The world, and the Tug of War world specifically, has moved on since then. We will therefore have to come up with a new game plan, but the underlying principles and diligent execution will be the same.

The 6 characteristics of success in the future will be:
1. Uniqueness / Differentiation
2. Focus
3. A global orientation
4. Innovation
5. Sensitive radar – be alert and be prepared to learn from others
6. The ability to attract young people/talent and to keep them interested in our sport

How do we interpret this in a Tug of War context?
I do not have all the answers, but what I DO know is that we will have to adapt, and think and act with a new and refreshed perspective.

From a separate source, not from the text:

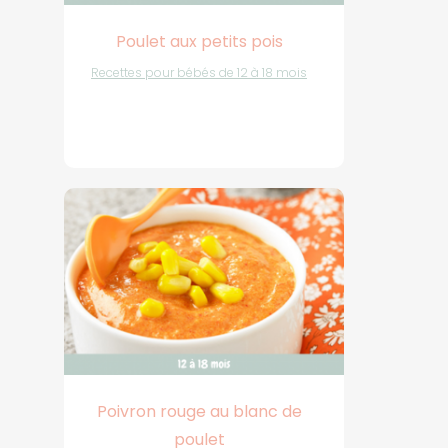
Poulet aux petits pois
Recettes pour bébés de 12 à 18 mois
Poivron rouge au blanc de
poulet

To this end, we will have to work together. We must get the following aspects right:
1. We MUST pull the U18 / U23’s through to senior level. Over the next 5 – 10 years, we must start building the next generation of senior teams with a winner’s mentality. Get the mindset right: if you are chosen for a national team, you have not achieved anything – apart from earning the responsibility to perform! That’s when the hard work starts.
2. We must adapt our practice and testing methods – what can we learn from other sports? Scientific preparation – and resources – are required.
3. We must prepare properly, and plan for success – it will not happen on its own.
4. To develop and conform to transformation requirements/community development (as required in order to obtain funding), we will need to employ a fulltime development officer.
5. We must build a bridge between school and seniors’ divisions.
6. We must have a sound financial model in place that will permit us to bring coaches and touring teams to South Africa, and to be able to send our teams overseas.
7. We must develop a new 5-year strategy in order to hold the 2018 World Championships in Cape Town (or 2020 if we don’t get 2018), and to ensure that our seniors win gold medals!
8. We must perform and grow – there must be a balance. In order to obtain funding, we have to develop. In order to develop, we have to perform – but these cannot be at the expense of each other. Statistics show that our base is growing well – we just need to find the correct balance.

We cannot do this individually – but together we can, if we all ‘buy in’ to the bigger picture.

That is the very essence of our sport – team work and the collective being more than the sum of the individual parts.

Please join us in this journey – it will be hard work, but it will be fun. And ultimately – highly satisfactory.